Work instruction
Answer these questions about the presentation advice:
1. What does a presentation become when its planning centers on a PowerPoint to send to people afterward?
2. What does Dan Hill call the short video fragments he uses in his presentations?
3. What does Hill suggest preparing if the presenter wants to offer notes?

Quoted passage
##############################

So remember, just because your slides are ready, it doesn’t mean you are.

A mistake people often make is to centre their planning on a PowerPoint presentation they can send to people afterwards, and so it becomes half way between a document and a presentation – and ends up being neither.

Dan Hill, a senior consultant with Arup, is a designer and self-described urbanist with an international reputation for cutting-edge work in design and technology for companies such as the BBC, Monacle, Channel 4 and his blog City of Sound. He speaks regularly around the world and is often introducing audiences to new concepts in technology and innovation. Hill uses a fascinating mix of short video fragments in his presentations, which he describes as “moving photographs”. Watching him speak is a bit like watching the most interesting show and tell session you’ve ever seen.

Hill’s tip: “Do the presentation as a performance, and so more like a narrative, and highly audio-visual.” If the presenter wants to offer notes, Hill suggests preparing a separate text to print on demand, or a PDF to share afterwards.

##############################

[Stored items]
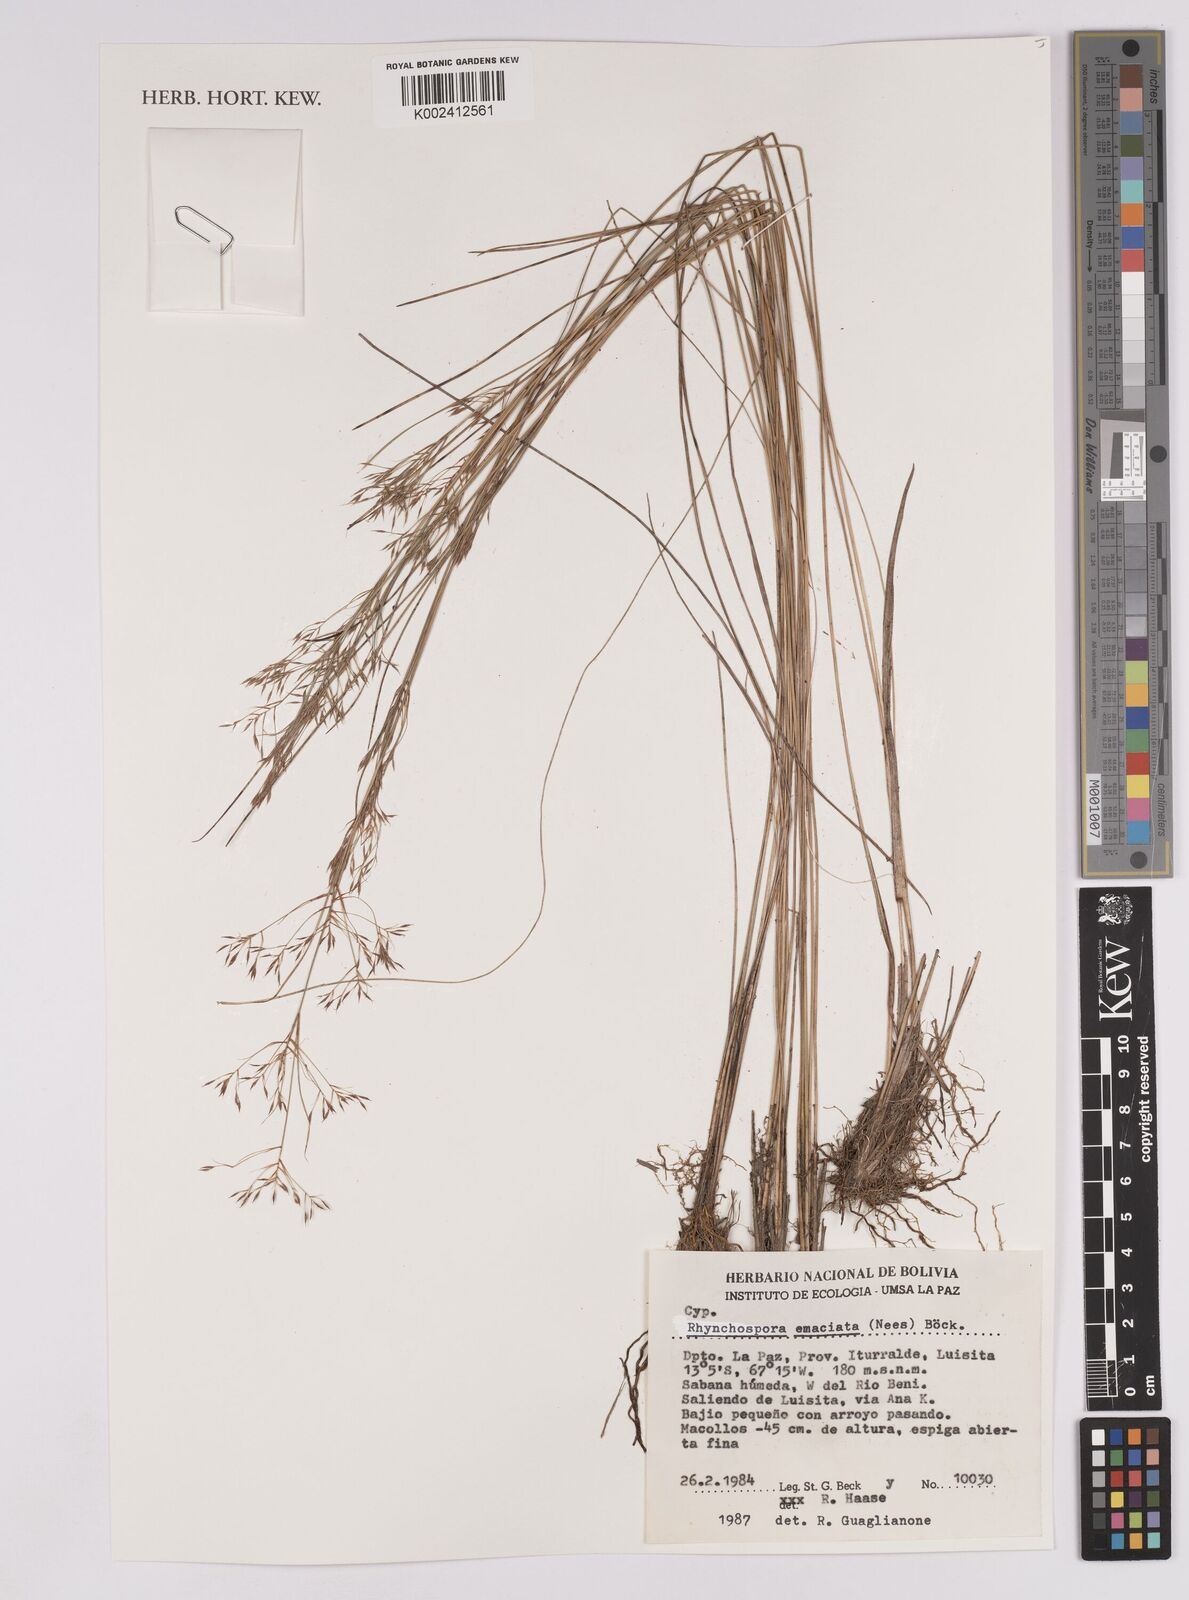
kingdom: Plantae
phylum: Tracheophyta
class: Liliopsida
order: Poales
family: Cyperaceae
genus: Rhynchospora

##############################

Answer space
1. It becomes half way between a document and a presentation, and ends up being neither.
2. He calls them "moving photographs."
3. A separate text to print on demand, or a PDF to share afterwards.